ACTIVITY = Across the entries below, count the lines in which the word "СОВОКУПНЫЙ" occurs. Reply with the count alone.

Records from a dataset:
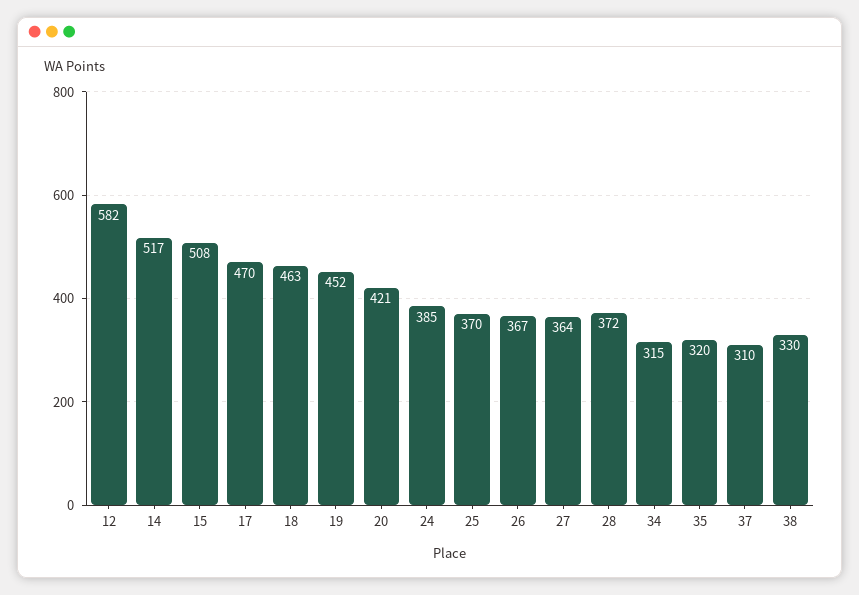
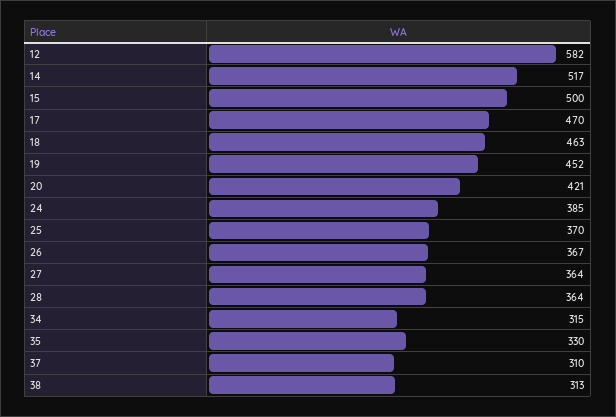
  {
    "12": 582,
    "14": 517,
-   "15": 508,
+   "15": 500,
    "17": 470,
    "18": 463,
    "19": 452,
    "20": 421,
    "24": 385,
    "25": 370,
    "26": 367,
    "27": 364,
-   "28": 372,
+   "28": 364,
    "34": 315,
-   "35": 320,
+   "35": 330,
    "37": 310,
-   "38": 330
+   "38": 313
  }

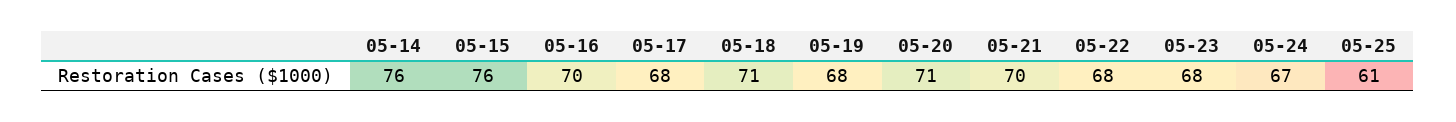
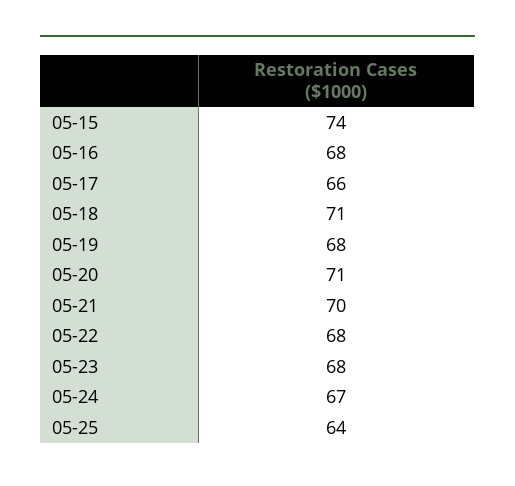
  {
-   "05-14": 76,
-   "05-15": 76,
+   "05-15": 74,
-   "05-16": 70,
+   "05-16": 68,
-   "05-17": 68,
+   "05-17": 66,
    "05-18": 71,
    "05-19": 68,
    "05-20": 71,
    "05-21": 70,
    "05-22": 68,
    "05-23": 68,
    "05-24": 67,
-   "05-25": 61
+   "05-25": 64
  }

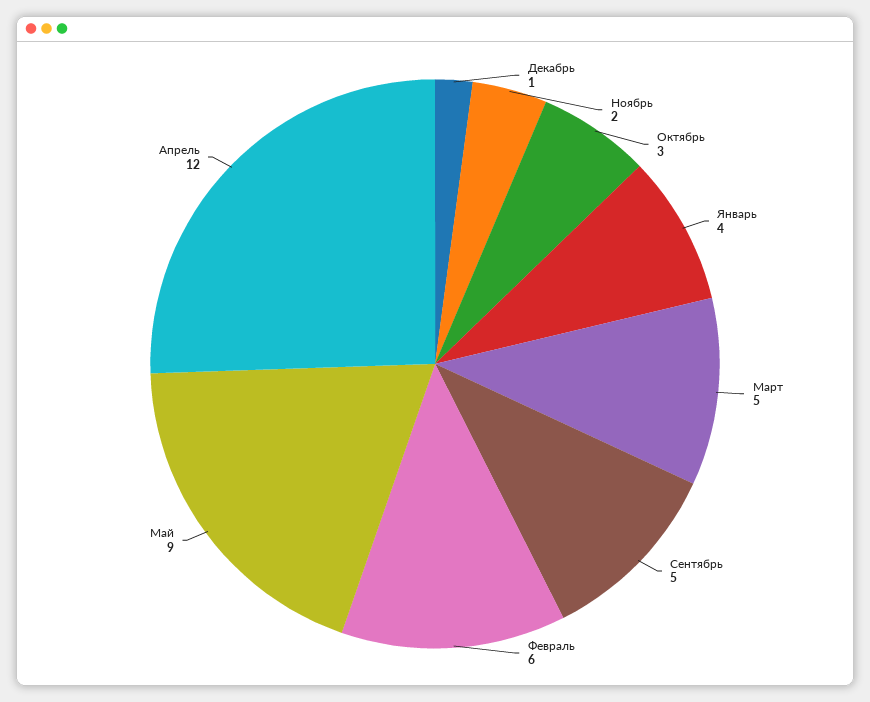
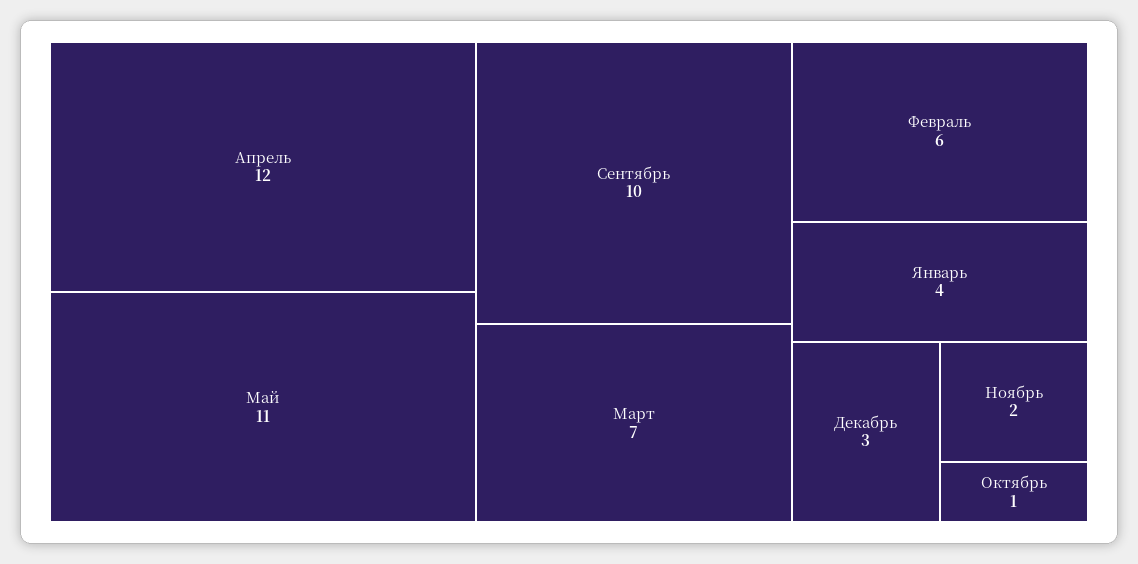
  {
-   "Декабрь": 1,
+   "Декабрь": 3,
    "Ноябрь": 2,
-   "Октябрь": 3,
+   "Октябрь": 1,
    "Январь": 4,
-   "Март": 5,
+   "Март": 7,
-   "Сентябрь": 5,
+   "Сентябрь": 10,
    "Февраль": 6,
-   "Май": 9,
+   "Май": 11,
    "Апрель": 12
  }

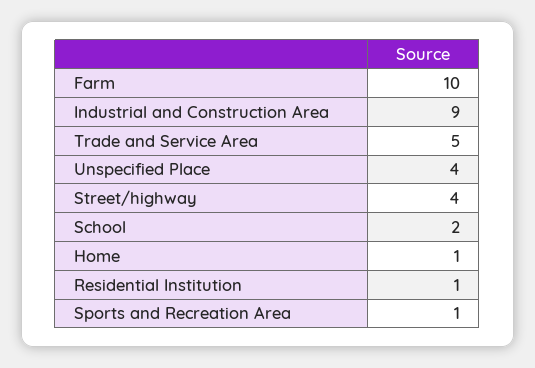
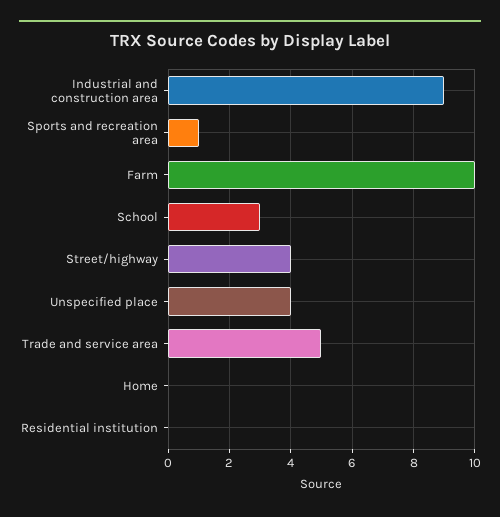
  {
    "Farm": 10,
    "Industrial and Construction Area": 9,
    "Trade and Service Area": 5,
    "Unspecified Place": 4,
    "Street/highway": 4,
-   "School": 2,
+   "School": 3,
-   "Home": 1,
+   "Home": 0,
-   "Residential Institution": 1,
+   "Residential Institution": 0,
    "Sports and Recreation Area": 1
  }

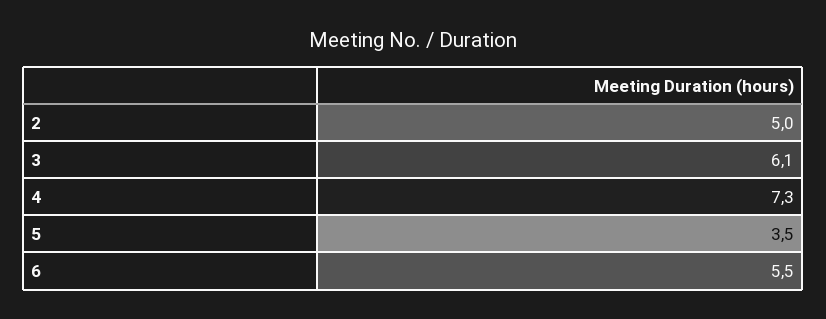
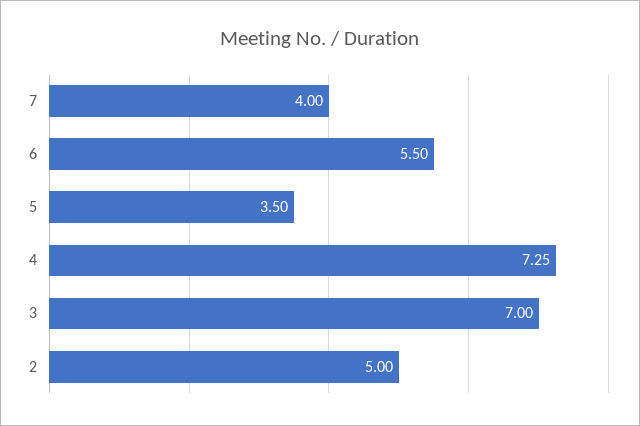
  {
    "2": 5,
-   "3": 6.1,
+   "3": 7,
    "4": 7.25,
    "5": 3.5,
-   "6": 5.5
+   "6": 5.5,
+   "7": 4
  }

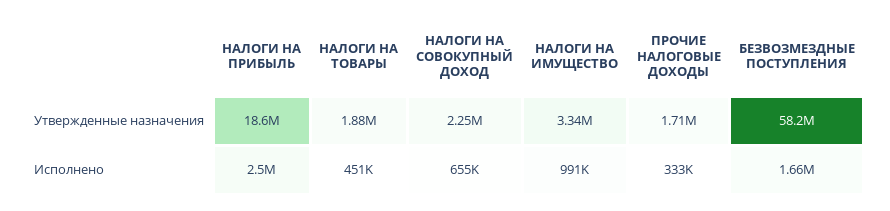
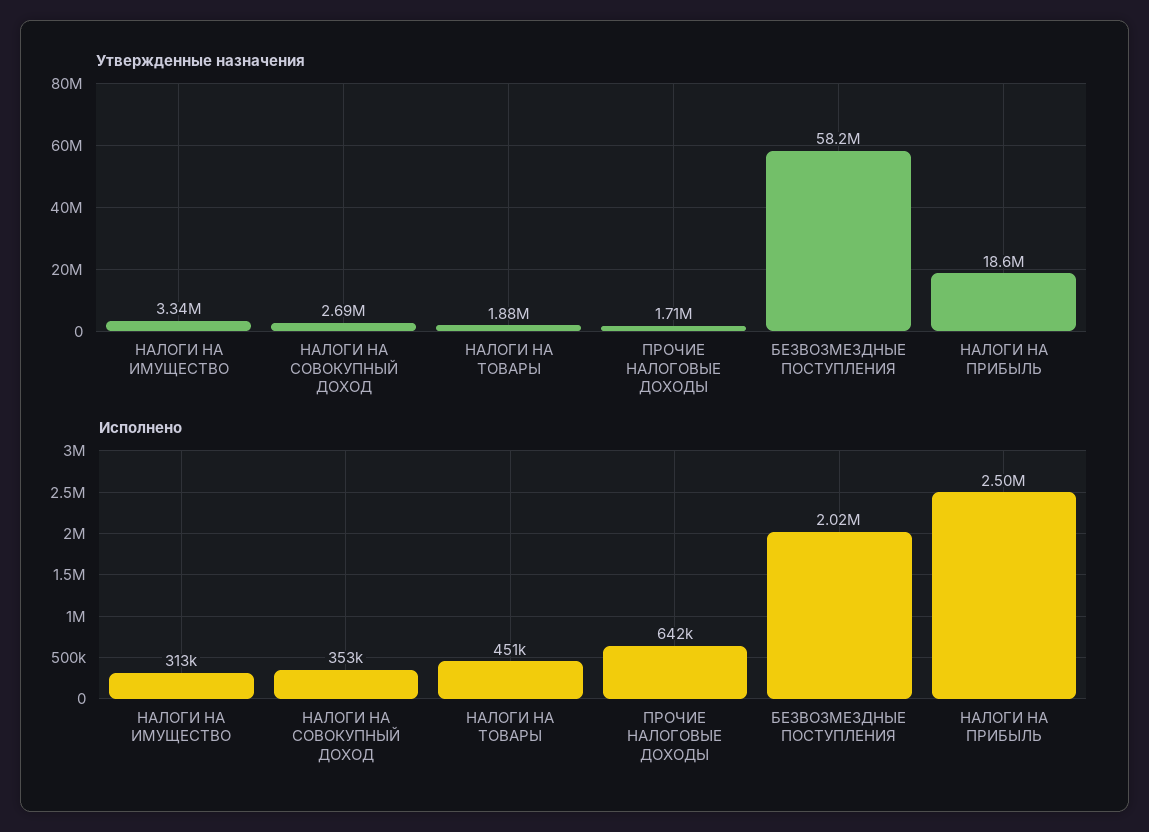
  {
    "Утвержденные назначения": {
      "НАЛОГИ НА ПРИБЫЛЬ": 18600000,
      "НАЛОГИ НА ТОВАРЫ": 1880000,
-     "НАЛОГИ НА СОВОКУПНЫЙ ДОХОД": 2250000,
+     "НАЛОГИ НА СОВОКУПНЫЙ ДОХОД": 2690000,
      "НАЛОГИ НА ИМУЩЕСТВО": 3340000,
      "ПРОЧИЕ НАЛОГОВЫЕ ДОХОДЫ": 1710000,
      "БЕЗВОЗМЕЗДНЫЕ ПОСТУПЛЕНИЯ": 58200000
    },
    "Исполнено": {
      "НАЛОГИ НА ПРИБЫЛЬ": 2500000,
      "НАЛОГИ НА ТОВАРЫ": 451000,
-     "НАЛОГИ НА СОВОКУПНЫЙ ДОХОД": 655000,
+     "НАЛОГИ НА СОВОКУПНЫЙ ДОХОД": 353000,
-     "НАЛОГИ НА ИМУЩЕСТВО": 991000,
+     "НАЛОГИ НА ИМУЩЕСТВО": 313000,
-     "ПРОЧИЕ НАЛОГОВЫЕ ДОХОДЫ": 333000,
+     "ПРОЧИЕ НАЛОГОВЫЕ ДОХОДЫ": 642000,
-     "БЕЗВОЗМЕЗДНЫЕ ПОСТУПЛЕНИЯ": 1660000
+     "БЕЗВОЗМЕЗДНЫЕ ПОСТУПЛЕНИЯ": 2020000
    }
  }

RESPONSE TO THIS TASK = 4